3E: Alternative Approaches to Assessment and Placement—Seminar Room 3/4
Given the limitations of the most commonly used commercial assessments, Ed Bowling (Guilford Technical Community College) will facilitate a discussion of alternative approaches to assessing income students, including the use of multiple measures, noncognitive assessments, and self-placement.
Session 4: Improving Developmental Education Through More Comprehensive Reform
4A: Achieving the Dream/Developmental Education Initiative—Garden Room 1
In this session Kathleen Cleary (Sinclair Community College) will discuss Sinclair’s work to accelerate developmental education in math, English, and reading. Cleary will provide an overview of developmental education initiatives, including boot camps, placing developmental students in college-level English with supplemental instruction, and modularizing the developmental math curriculum. The conversation will center on the process used to build the models, success data for each of the initiatives, and lessons learned.
4B: Accelerated Study in Associate Programs—Garden Room 2
The City University of New York (CUNY) Accelerated Study in Associate Programs (ASAP) was created in fall 2007 with funding from the New York City Center for Economic Opportunity. ASAP, designed to significantly improve the degree attainment rates of participants, is found at all six existing CUNY community colleges. Donna Linderman (CUNY ASAP), Michael Weiss (MDRC), and Sue Scrivener (MDRC) will lead a discussion on ASAP program components that have substantially improved outcomes for students with developmental needs, an implementation overview, and the recently announced expansion of CUNY ASAP.

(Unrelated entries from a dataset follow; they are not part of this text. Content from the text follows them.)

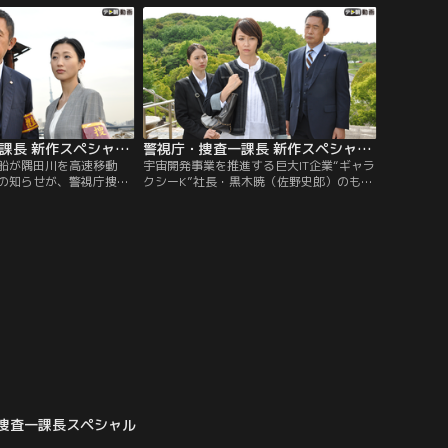
ションを出た直後に、何
レルメーカー社長秘書・東条沙知絵（岩田
られる事件が発生。
さゆり）が何者かに刺殺された。
警視庁・捜査一課長 新作スペシャルI（2019年7月7日放送）
警視庁・捜査一課長 新作スペシャルII（2019年7月14日放送）
船が隅田川を高速移動
宇宙開発事業を推進する巨大IT企業“ギャラ
の知らせが、警視庁捜査
クシーK”社長・黒木暁（佐野史郎）のもと
（内藤剛志）のもとに舞
に、記者会見会場に爆弾を仕掛けたという
鮎原和文（六平直政）と
脅迫電話が入った。一報を受けた警視庁捜
月（谷村美月）が貸し切
査一課長・大岩純一（内藤剛志）は、すぐ
いたところ、突然、奈月
さま現地に駆け付け、対策本部を設置す
密の金庫のカギを渡さな
る。ギャラクシーKでは一般人から宇宙飛
」という謎の脅迫電話が
行士を選ぶプロジェクトを進めており…。
い。
捜査一課長スペシャル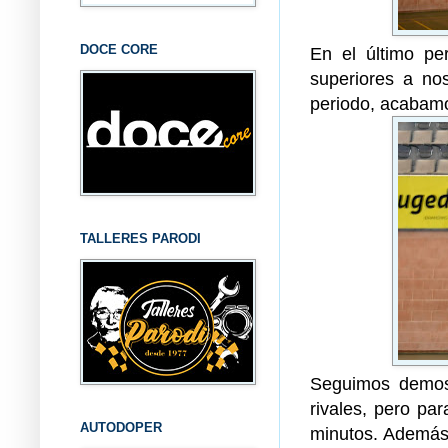
DOCE CORE
En el último pe
superiores a n
periodo, acabamo
TALLERES PARODI
Seguimos demos
rivales, pero par
AUTODOPER
minutos. Además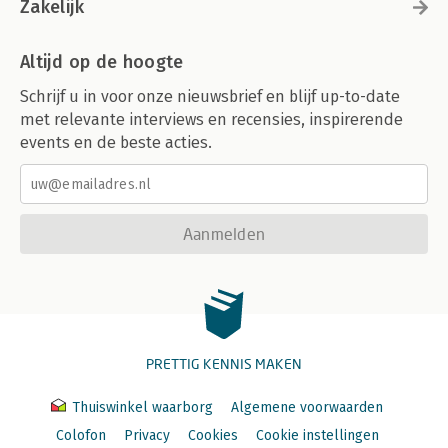
Zakelijk
Altijd op de hoogte
Schrijf u in voor onze nieuwsbrief en blijf up-to-date
met relevante interviews en recensies, inspirerende
events en de beste acties.
Aanmelden
PRETTIG KENNIS MAKEN
Thuiswinkel waarborg
Algemene voorwaarden
Colofon
Privacy
Cookies
Cookie instellingen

4C: New Community College, CUNY—Seminar Room 2
Stuart Cochran (CUNY) and Nicola Blake (CUNY) will provide an overview of the New Community College at CUNY, a new model for associate degree education. They will discuss the first year curriculum—a City Seminar focused on one or two critical issues, with integrated reading/writing and quantitative literacy workshops and a group work space with peer mentors; an ethnography of work course; and a year-long statistics course—as well as their proposed approach to helping students stay on track with a 12 week/6 week semester structure that allows recovery during 6-week sessions. Audience members are encouraged to participate in the conversation.
4D: Completion by Design—Seminar Room 3/4
This session will examine ideas for increasing student success that are being tested by community colleges involved in the Gates Foundation–funded Completion by Design (CBD) initiative. Davis Jenkins (Community College Research Center) and Terri Manning (Central Piedmont Community College) will discuss key findings from the extensive analysis of student pathways that the CBD colleges have conducted in concert with the Community College Research Center and strategies the colleges are implementing based on this analysis to increase on a substantial scale the rates at which students enter and complete a program of study.
4E: Virginia Development Education Reforms—Seminar Room 1
Developmental mathematics in the Virginia Community College System has radically changed. The implementation of the redesign began in January 2012 in each of Virginia’s 23 community colleges. During the spring 2012 semester, the Developmental Math Implementation Support Team visited each college to provide support for colleges in the midst of redesign, to gather preliminary information about college implementation, and to hear questions and concerns so they can be addressed to strengthen the success of the implementation. This session, led by Jane Serbousek (Northern Virginia Community College), will include a discussion of preliminary feedback from colleges and mechanisms for providing support in an environment of change.